WHAT THE EXERCISE ASKS >> Every line below that has the string "property" needs to be copied.

(Items from a dataset)
____________
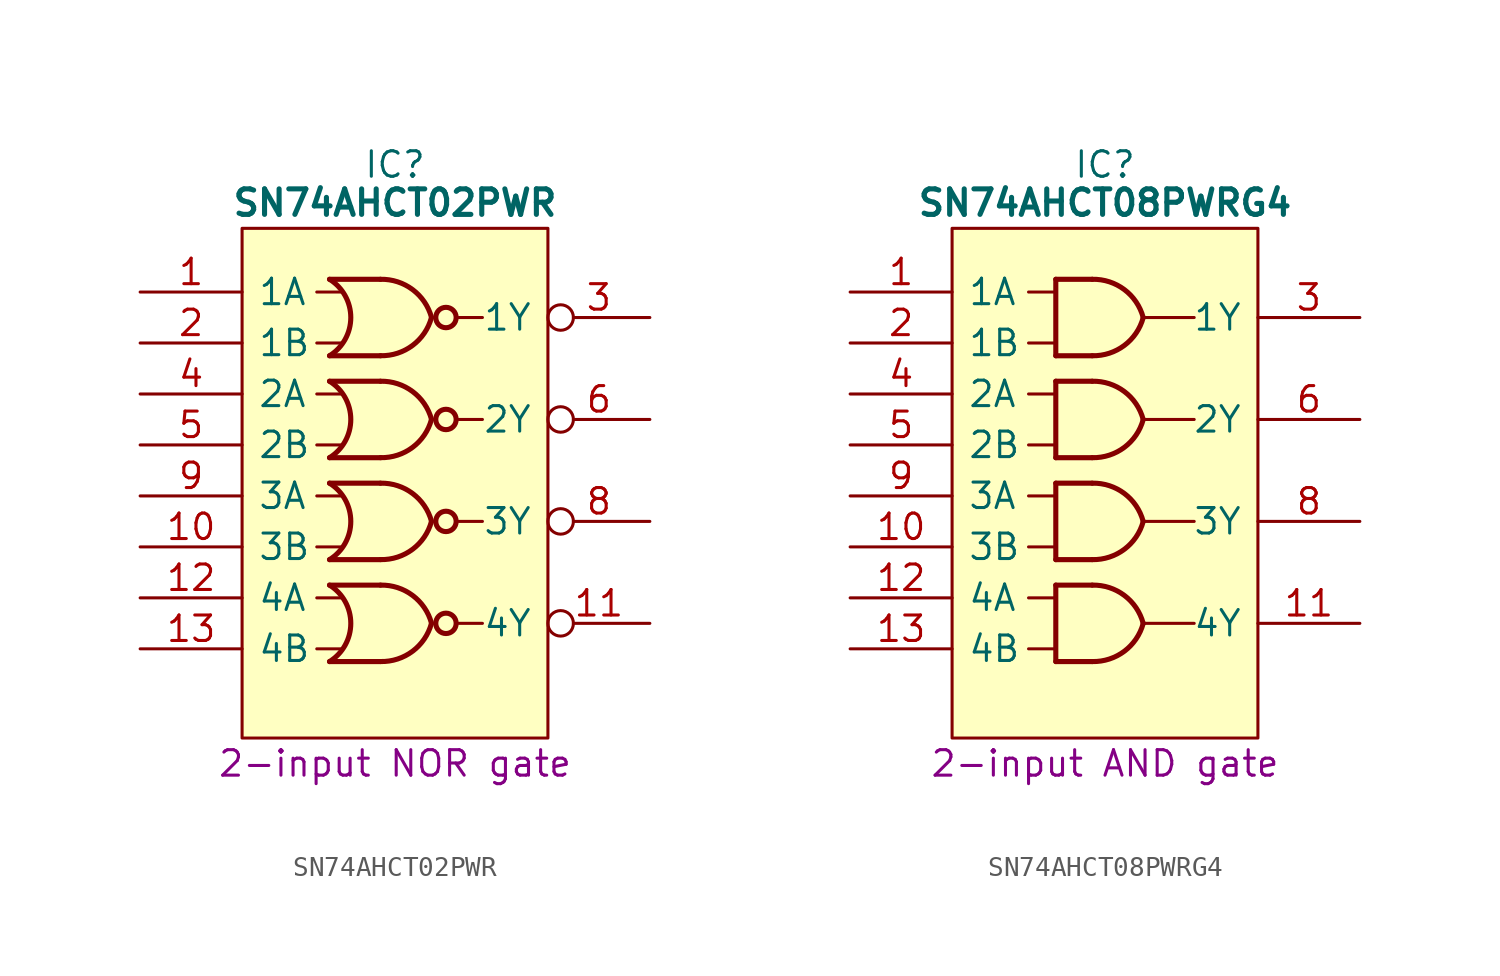
<source format=kicad_sym>
(kicad_symbol_lib
  (version 20241209)
  (generator "kicad_symbol_editor")
  (generator_version "9.0")
  (symbol "SN74AHCT02PWR"
    (pin_names
      (offset 0.762))
    (property "Reference" "IC"
      (at 12.7 6.35 0)
      (effects (font (size 1.27 1.27))))
    (property "Value" "SN74AHCT02PWR"
      (at 12.7 4.445 0)
      (effects (font (size 1.27 1.27) (bold yes))))
    (property "Description" "2-input NOR gate"
      (at 12.7 -23.495 0)
      (effects (font (size 1.27 1.27))))
    (symbol "SN74AHCT02PWR_0_0"
      (pin input line (at 0 0 0) (length 5.08) (name "1A" (effects (font (size 1.27 1.27)))) (number "1" (effects (font (size 1.27 1.27)))))
      (pin input line (at 0 -2.54 0) (length 5.08) (name "1B" (effects (font (size 1.27 1.27)))) (number "2" (effects (font (size 1.27 1.27)))))
      (pin input line (at 0 -5.08 0) (length 5.08) (name "2A" (effects (font (size 1.27 1.27)))) (number "4" (effects (font (size 1.27 1.27)))))
      (pin input line (at 0 -7.62 0) (length 5.08) (name "2B" (effects (font (size 1.27 1.27)))) (number "5" (effects (font (size 1.27 1.27)))))
      (pin input line (at 0 -10.16 0) (length 5.08) (name "3A" (effects (font (size 1.27 1.27)))) (number "9" (effects (font (size 1.27 1.27)))))
      (pin input line (at 0 -12.7 0) (length 5.08) (name "3B" (effects (font (size 1.27 1.27)))) (number "10" (effects (font (size 1.27 1.27)))))
      (pin input line (at 0 -15.24 0) (length 5.08) (name "4A" (effects (font (size 1.27 1.27)))) (number "12" (effects (font (size 1.27 1.27)))))
      (pin input line (at 0 -17.78 0) (length 5.08) (name "4B" (effects (font (size 1.27 1.27)))) (number "13" (effects (font (size 1.27 1.27)))))
      (pin passive line (at 0 -20.32 0) (length 5.08) (hide yes) (name "GND" (effects (font (size 1.27 1.27)))) (number "7" (effects (font (size 1.27 1.27)))))
      (pin passive line (at 25.4 1.27 180) (length 5.08) (hide yes) (name "3V" (effects (font (size 1.27 1.27)))) (number "14" (effects (font (size 1.27 1.27)))))
      (pin output inverted (at 25.4 -1.27 180) (length 5.08) (name "1Y" (effects (font (size 1.27 1.27)))) (number "3" (effects (font (size 1.27 1.27)))))
      (pin output inverted (at 25.4 -6.35 180) (length 5.08) (name "2Y" (effects (font (size 1.27 1.27)))) (number "6" (effects (font (size 1.27 1.27)))))
      (pin output inverted (at 25.4 -11.43 180) (length 5.08) (name "3Y" (effects (font (size 1.27 1.27)))) (number "8" (effects (font (size 1.27 1.27)))))
      (pin output inverted (at 25.4 -16.51 180) (length 5.08) (name "4Y" (effects (font (size 1.27 1.27)))) (number "11" (effects (font (size 1.27 1.27))))))
    (symbol "SN74AHCT02PWR_0_1"
      (polyline (pts (xy 5.08 3.175) (xy 20.32 3.175) (xy 20.32 -22.225) (xy 5.08 -22.225) (xy 5.08 3.175)) (stroke (width 0.152) (type default)) (fill (type background)))
      (arc (start 9.437 0.635) (mid 10.4969 -1.27) (end 9.437 -3.175) (stroke (width 0.254) (type default)) (fill (type none)))
      (arc (start 9.437 -4.445) (mid 10.4969 -6.35) (end 9.437 -8.255) (stroke (width 0.254) (type default)) (fill (type none)))
      (arc (start 9.437 -9.525) (mid 10.4969 -11.43) (end 9.437 -13.335) (stroke (width 0.254) (type default)) (fill (type none)))
      (arc (start 9.437 -14.605) (mid 10.4969 -16.51) (end 9.437 -18.415) (stroke (width 0.254) (type default)) (fill (type none)))
      (polyline (pts (xy 8.802 0) (xy 10.072 0)) (stroke (width 0) (type default)) (fill (type none)))
      (polyline (pts (xy 8.802 -2.54) (xy 10.072 -2.54)) (stroke (width 0) (type default)) (fill (type none)))
      (polyline (pts (xy 8.802 -5.08) (xy 10.072 -5.08)) (stroke (width 0) (type default)) (fill (type none)))
      (polyline (pts (xy 8.802 -7.62) (xy 10.072 -7.62)) (stroke (width 0) (type default)) (fill (type none)))
      (polyline (pts (xy 8.802 -10.16) (xy 10.072 -10.16)) (stroke (width 0) (type default)) (fill (type none)))
      (polyline (pts (xy 8.802 -12.7) (xy 10.072 -12.7)) (stroke (width 0) (type default)) (fill (type none)))
      (polyline (pts (xy 8.802 -15.24) (xy 10.072 -15.24)) (stroke (width 0) (type default)) (fill (type none)))
      (polyline (pts (xy 8.802 -17.78) (xy 10.072 -17.78)) (stroke (width 0) (type default)) (fill (type none)))
      (polyline (pts (xy 11.977 0.635) (xy 9.437 0.635)) (stroke (width 0.254) (type default)) (fill (type background)))
      (polyline (pts (xy 11.977 -3.175) (xy 9.437 -3.175)) (stroke (width 0.254) (type default)) (fill (type background)))
      (polyline (pts (xy 11.977 -4.445) (xy 9.437 -4.445)) (stroke (width 0.254) (type default)) (fill (type background)))
      (polyline (pts (xy 11.977 -8.255) (xy 9.437 -8.255)) (stroke (width 0.254) (type default)) (fill (type background)))
      (polyline (pts (xy 11.977 -9.525) (xy 9.437 -9.525)) (stroke (width 0.254) (type default)) (fill (type background)))
      (polyline (pts (xy 11.977 -13.335) (xy 9.437 -13.335)) (stroke (width 0.254) (type default)) (fill (type background)))
      (polyline (pts (xy 11.977 -14.605) (xy 9.437 -14.605)) (stroke (width 0.254) (type default)) (fill (type background)))
      (polyline (pts (xy 11.977 -18.415) (xy 9.437 -18.415)) (stroke (width 0.254) (type default)) (fill (type background)))
      (arc (start 14.517 -1.27) (mid 13.5755 -2.6605) (end 11.977 -3.175) (stroke (width 0.254) (type default)) (fill (type none)))
      (arc (start 14.517 -6.35) (mid 13.5755 -7.7405) (end 11.977 -8.255) (stroke (width 0.254) (type default)) (fill (type none)))
      (arc (start 14.517 -11.43) (mid 13.5755 -12.8205) (end 11.977 -13.335) (stroke (width 0.254) (type default)) (fill (type none)))
      (arc (start 14.517 -16.51) (mid 13.5755 -17.9005) (end 11.977 -18.415) (stroke (width 0.254) (type default)) (fill (type none)))
      (arc (start 11.977 0.635) (mid 13.576 0.1212) (end 14.517 -1.27) (stroke (width 0.254) (type default)) (fill (type none)))
      (arc (start 11.977 -4.445) (mid 13.576 -4.9588) (end 14.517 -6.35) (stroke (width 0.254) (type default)) (fill (type none)))
      (arc (start 11.977 -9.525) (mid 13.576 -10.0388) (end 14.517 -11.43) (stroke (width 0.254) (type default)) (fill (type none)))
      (arc (start 11.977 -14.605) (mid 13.576 -15.1188) (end 14.517 -16.51) (stroke (width 0.254) (type default)) (fill (type none)))
      (circle (center 15.24 -1.27) (radius 0.508) (stroke (width 0.254) (type default)) (fill (type none)))
      (circle (center 15.24 -6.35) (radius 0.508) (stroke (width 0.254) (type default)) (fill (type none)))
      (circle (center 15.24 -11.43) (radius 0.508) (stroke (width 0.254) (type default)) (fill (type none)))
      (circle (center 15.24 -16.51) (radius 0.508) (stroke (width 0.254) (type default)) (fill (type none)))
      (polyline (pts (xy 15.875 -1.27) (xy 17.057 -1.27)) (stroke (width 0) (type default)) (fill (type none)))
      (polyline (pts (xy 15.875 -6.35) (xy 17.057 -6.35)) (stroke (width 0) (type default)) (fill (type none)))
      (polyline (pts (xy 15.875 -11.43) (xy 17.057 -11.43)) (stroke (width 0) (type default)) (fill (type none)))
      (polyline (pts (xy 15.875 -16.51) (xy 17.057 -16.51)) (stroke (width 0) (type default)) (fill (type none)))))
  (symbol "SN74AHCT08PWRG4"
    (pin_names
      (offset 0.762))
    (property "Reference" "IC"
      (at 12.7 6.35 0)
      (effects (font (size 1.27 1.27))))
    (property "Value" "SN74AHCT08PWRG4"
      (at 12.7 4.445 0)
      (effects (font (size 1.27 1.27) (bold yes))))
    (property "Description" "2-input AND gate"
      (at 12.7 -23.495 0)
      (effects (font (size 1.27 1.27))))
    (symbol "SN74AHCT08PWRG4_0_0"
      (pin input line (at 0 0 0) (length 5.08) (name "1A" (effects (font (size 1.27 1.27)))) (number "1" (effects (font (size 1.27 1.27)))))
      (pin input line (at 0 -2.54 0) (length 5.08) (name "1B" (effects (font (size 1.27 1.27)))) (number "2" (effects (font (size 1.27 1.27)))))
      (pin input line (at 0 -5.08 0) (length 5.08) (name "2A" (effects (font (size 1.27 1.27)))) (number "4" (effects (font (size 1.27 1.27)))))
      (pin input line (at 0 -7.62 0) (length 5.08) (name "2B" (effects (font (size 1.27 1.27)))) (number "5" (effects (font (size 1.27 1.27)))))
      (pin input line (at 0 -10.16 0) (length 5.08) (name "3A" (effects (font (size 1.27 1.27)))) (number "9" (effects (font (size 1.27 1.27)))))
      (pin input line (at 0 -12.7 0) (length 5.08) (name "3B" (effects (font (size 1.27 1.27)))) (number "10" (effects (font (size 1.27 1.27)))))
      (pin input line (at 0 -15.24 0) (length 5.08) (name "4A" (effects (font (size 1.27 1.27)))) (number "12" (effects (font (size 1.27 1.27)))))
      (pin input line (at 0 -17.78 0) (length 5.08) (name "4B" (effects (font (size 1.27 1.27)))) (number "13" (effects (font (size 1.27 1.27)))))
      (pin passive line (at 0 -20.32 0) (length 5.08) (hide yes) (name "GND" (effects (font (size 1.27 1.27)))) (number "7" (effects (font (size 1.27 1.27)))))
      (pin passive line (at 25.4 1.27 180) (length 5.08) (hide yes) (name "3V" (effects (font (size 1.27 1.27)))) (number "14" (effects (font (size 1.27 1.27)))))
      (pin passive line (at 25.4 -1.27 180) (length 5.08) (name "1Y" (effects (font (size 1.27 1.27)))) (number "3" (effects (font (size 1.27 1.27)))))
      (pin output line (at 25.4 -6.35 180) (length 5.08) (name "2Y" (effects (font (size 1.27 1.27)))) (number "6" (effects (font (size 1.27 1.27)))))
      (pin output line (at 25.4 -11.43 180) (length 5.08) (name "3Y" (effects (font (size 1.27 1.27)))) (number "8" (effects (font (size 1.27 1.27)))))
      (pin output line (at 25.4 -16.51 180) (length 5.08) (name "4Y" (effects (font (size 1.27 1.27)))) (number "11" (effects (font (size 1.27 1.27))))))
    (symbol "SN74AHCT08PWRG4_0_1"
      (polyline (pts (xy 5.08 3.175) (xy 20.32 3.175) (xy 20.32 -22.225) (xy 5.08 -22.225) (xy 5.08 3.175)) (stroke (width 0.152) (type default)) (fill (type background)))
      (polyline (pts (xy 8.89 0) (xy 10.16 0)) (stroke (width 0) (type default)) (fill (type none)))
      (polyline (pts (xy 8.89 -2.54) (xy 10.16 -2.54)) (stroke (width 0) (type default)) (fill (type none)))
      (polyline (pts (xy 8.89 -5.08) (xy 10.16 -5.08)) (stroke (width 0) (type default)) (fill (type none)))
      (polyline (pts (xy 8.89 -7.62) (xy 10.16 -7.62)) (stroke (width 0) (type default)) (fill (type none)))
      (polyline (pts (xy 8.89 -10.16) (xy 10.16 -10.16)) (stroke (width 0) (type default)) (fill (type none)))
      (polyline (pts (xy 8.89 -12.7) (xy 10.16 -12.7)) (stroke (width 0) (type default)) (fill (type none)))
      (polyline (pts (xy 8.89 -15.24) (xy 10.16 -15.24)) (stroke (width 0) (type default)) (fill (type none)))
      (polyline (pts (xy 8.89 -17.78) (xy 10.16 -17.78)) (stroke (width 0) (type default)) (fill (type none)))
      (polyline (pts (xy 10.248 0.635) (xy 10.248 -3.175)) (stroke (width 0.254) (type default)) (fill (type background)))
      (polyline (pts (xy 10.248 -4.445) (xy 10.248 -8.255)) (stroke (width 0.254) (type default)) (fill (type background)))
      (polyline (pts (xy 10.248 -9.525) (xy 10.248 -13.335)) (stroke (width 0.254) (type default)) (fill (type background)))
      (polyline (pts (xy 10.248 -14.605) (xy 10.248 -18.415)) (stroke (width 0.254) (type default)) (fill (type background)))
      (polyline (pts (xy 12.065 0.635) (xy 10.248 0.635)) (stroke (width 0.254) (type default)) (fill (type background)))
      (polyline (pts (xy 12.065 -3.175) (xy 10.248 -3.175)) (stroke (width 0.254) (type default)) (fill (type background)))
      (polyline (pts (xy 12.065 -4.445) (xy 10.248 -4.445)) (stroke (width 0.254) (type default)) (fill (type background)))
      (polyline (pts (xy 12.065 -8.255) (xy 10.248 -8.255)) (stroke (width 0.254) (type default)) (fill (type background)))
      (polyline (pts (xy 12.065 -9.525) (xy 10.248 -9.525)) (stroke (width 0.254) (type default)) (fill (type background)))
      (polyline (pts (xy 12.065 -13.335) (xy 10.248 -13.335)) (stroke (width 0.254) (type default)) (fill (type background)))
      (polyline (pts (xy 12.065 -14.605) (xy 10.248 -14.605)) (stroke (width 0.254) (type default)) (fill (type background)))
      (polyline (pts (xy 12.065 -18.415) (xy 10.248 -18.415)) (stroke (width 0.254) (type default)) (fill (type background)))
      (arc (start 14.605 -1.27) (mid 13.6635 -2.6605) (end 12.065 -3.175) (stroke (width 0.254) (type default)) (fill (type none)))
      (arc (start 14.605 -6.35) (mid 13.6635 -7.7405) (end 12.065 -8.255) (stroke (width 0.254) (type default)) (fill (type none)))
      (arc (start 14.605 -11.43) (mid 13.6635 -12.8205) (end 12.065 -13.335) (stroke (width 0.254) (type default)) (fill (type none)))
      (arc (start 14.605 -16.51) (mid 13.6635 -17.9005) (end 12.065 -18.415) (stroke (width 0.254) (type default)) (fill (type none)))
      (arc (start 12.065 0.635) (mid 13.6649 0.1222) (end 14.605 -1.27) (stroke (width 0.254) (type default)) (fill (type none)))
      (arc (start 12.065 -4.445) (mid 13.6649 -4.9578) (end 14.605 -6.35) (stroke (width 0.254) (type default)) (fill (type none)))
      (arc (start 12.065 -9.525) (mid 13.6649 -10.0378) (end 14.605 -11.43) (stroke (width 0.254) (type default)) (fill (type none)))
      (arc (start 12.065 -14.605) (mid 13.6649 -15.1178) (end 14.605 -16.51) (stroke (width 0.254) (type default)) (fill (type none)))
      (polyline (pts (xy 14.605 -1.27) (xy 17.145 -1.27)) (stroke (width 0) (type default)) (fill (type none)))
      (polyline (pts (xy 14.605 -6.35) (xy 17.145 -6.35)) (stroke (width 0) (type default)) (fill (type none)))
      (polyline (pts (xy 14.605 -11.43) (xy 17.145 -11.43)) (stroke (width 0) (type default)) (fill (type none)))
      (polyline (pts (xy 14.605 -16.51) (xy 17.145 -16.51)) (stroke (width 0) (type default)) (fill (type none))))))
</source>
____________
EXERCISE RESPONSE >>
    (property "Reference" "IC"
    (property "Value" "SN74AHCT02PWR"
    (property "Description" "2-input NOR gate"
    (property "Reference" "IC"
    (property "Value" "SN74AHCT08PWRG4"
    (property "Description" "2-input AND gate"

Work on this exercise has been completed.